First add some sort of declaration of field names that could be obscured
because they are purely internal. (You could actually use runtime obscuring
by using tables as keys, but the VM and the language syntax are both
optimized for string keys.)

    -- Private Fields: _x, _y, _protectMe

Then write a script that sits upstream from the bytecode compiler which
looks for such declarations and replaces all of the uses of those field
names with nonsense.

You will want to be careful that the fields you name aren't part of an API,
but most internals shouldn't be.

You could do this on a larger scale obscuring even method names if you
processed all of your source code as a whole.

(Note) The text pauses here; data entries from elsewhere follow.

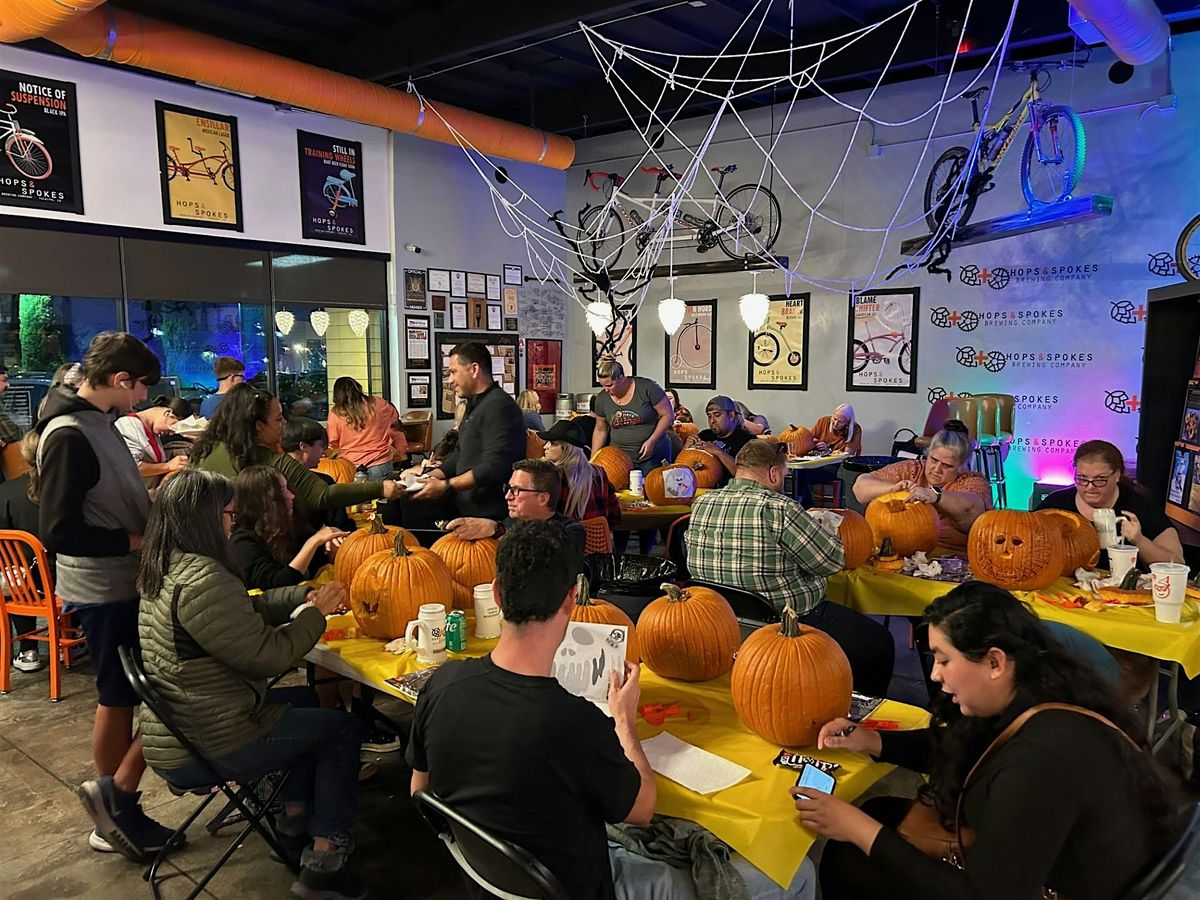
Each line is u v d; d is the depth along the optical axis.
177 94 6.88
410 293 8.76
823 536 2.82
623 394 6.12
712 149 9.16
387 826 2.80
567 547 1.52
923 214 7.89
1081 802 1.34
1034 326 7.43
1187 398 4.32
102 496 2.60
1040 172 7.21
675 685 2.18
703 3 6.37
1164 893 1.36
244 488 2.85
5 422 5.09
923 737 1.79
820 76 7.43
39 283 6.18
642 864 1.72
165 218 6.86
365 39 6.90
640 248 9.79
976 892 1.36
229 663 2.11
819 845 2.44
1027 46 7.16
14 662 4.29
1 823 2.86
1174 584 2.54
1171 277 6.79
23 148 6.04
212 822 2.78
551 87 8.81
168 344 7.01
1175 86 6.66
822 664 1.83
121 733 2.65
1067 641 2.05
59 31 4.84
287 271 7.77
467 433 3.77
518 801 1.44
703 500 3.03
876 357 8.30
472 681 1.52
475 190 9.33
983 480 3.68
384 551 2.55
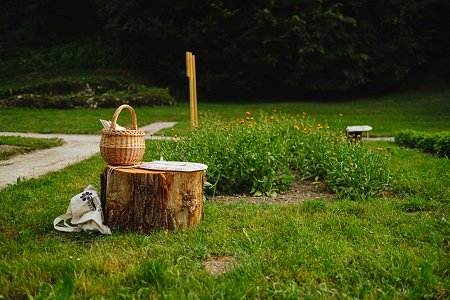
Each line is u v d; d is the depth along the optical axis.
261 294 2.96
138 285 3.03
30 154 9.45
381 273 3.24
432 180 6.30
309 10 26.30
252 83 28.33
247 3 27.66
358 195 5.64
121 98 22.23
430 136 9.60
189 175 4.32
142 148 4.63
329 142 6.98
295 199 5.84
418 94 26.17
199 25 27.53
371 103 24.06
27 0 32.41
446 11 28.55
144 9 28.75
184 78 28.92
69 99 21.30
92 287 2.97
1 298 2.90
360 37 27.08
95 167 7.58
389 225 4.48
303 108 22.06
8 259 3.52
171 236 4.06
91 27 33.22
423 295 2.93
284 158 6.51
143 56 29.36
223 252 3.69
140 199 4.20
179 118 17.69
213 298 2.85
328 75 27.36
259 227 4.33
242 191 6.13
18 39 31.14
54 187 6.13
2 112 18.66
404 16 27.31
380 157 6.48
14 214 4.82
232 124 7.54
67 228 4.31
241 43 27.75
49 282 3.10
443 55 29.36
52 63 28.53
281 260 3.46
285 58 26.73
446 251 3.73
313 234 4.11
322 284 3.02
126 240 3.96
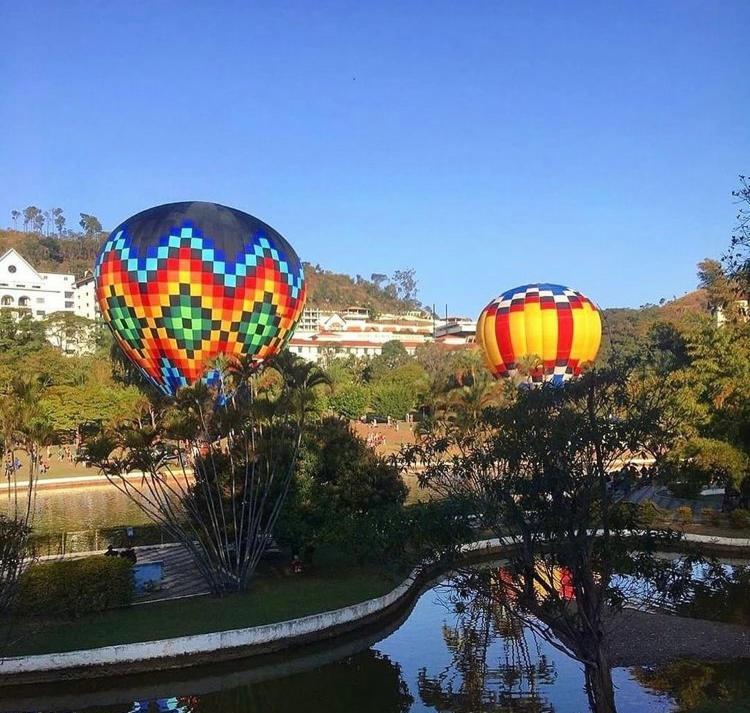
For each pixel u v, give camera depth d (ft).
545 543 42.11
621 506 43.86
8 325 287.28
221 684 64.18
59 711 59.41
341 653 70.54
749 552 98.48
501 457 40.19
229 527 84.69
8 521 67.21
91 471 178.60
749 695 57.41
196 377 139.33
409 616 81.10
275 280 140.77
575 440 38.68
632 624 73.67
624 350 273.95
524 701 58.59
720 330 119.96
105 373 241.76
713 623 73.77
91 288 505.25
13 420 86.79
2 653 60.64
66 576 69.62
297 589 81.05
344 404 248.52
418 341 572.92
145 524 121.49
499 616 77.46
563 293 177.68
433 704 58.65
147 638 64.23
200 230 135.74
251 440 84.84
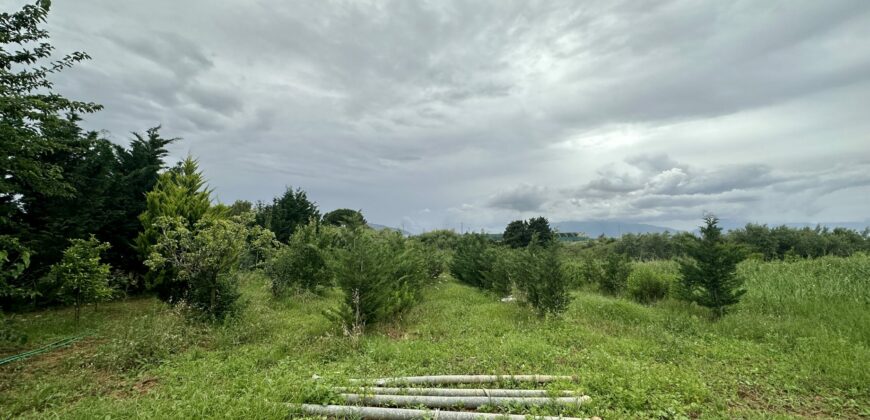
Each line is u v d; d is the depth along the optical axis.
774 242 25.28
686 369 5.85
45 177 7.39
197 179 12.27
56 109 7.14
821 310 8.87
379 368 5.86
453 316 9.65
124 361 5.73
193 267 8.26
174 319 7.51
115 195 11.70
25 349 6.48
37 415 4.11
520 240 37.25
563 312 9.41
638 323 9.07
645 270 13.36
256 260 13.96
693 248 9.59
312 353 6.41
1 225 8.26
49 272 8.47
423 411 4.30
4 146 6.28
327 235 13.79
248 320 8.23
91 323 8.25
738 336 7.95
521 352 6.47
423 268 14.02
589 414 4.33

The thing you have to be
careful of is identifying which names are truly obscurable because you can
find all of their uses and only their uses.

Mark

on 4/29/06 5:14 AM, Shmuel Zeigerman at shmuz@actcom.co.il wrote:

> David Given wrote:
> 
>> Shmuel Zeigerman wrote:
>> [...]
>>>  a1 = {  ["a2"] = 1, [1] = "a2",
>>>      ["a3"] = 2, [2] = "a3",  }
>> 
>> ...and the program has now told the user: "You have a3 emails waiting for
>> collection." Those field names aren't arbitrary, they're actual *data*.
> 
> Thanks for the good examples.
> The conclusion may be like this:
> There are names that are arbitrary, and names that are not. The first
> ones can be obfuscated, the second - cannot.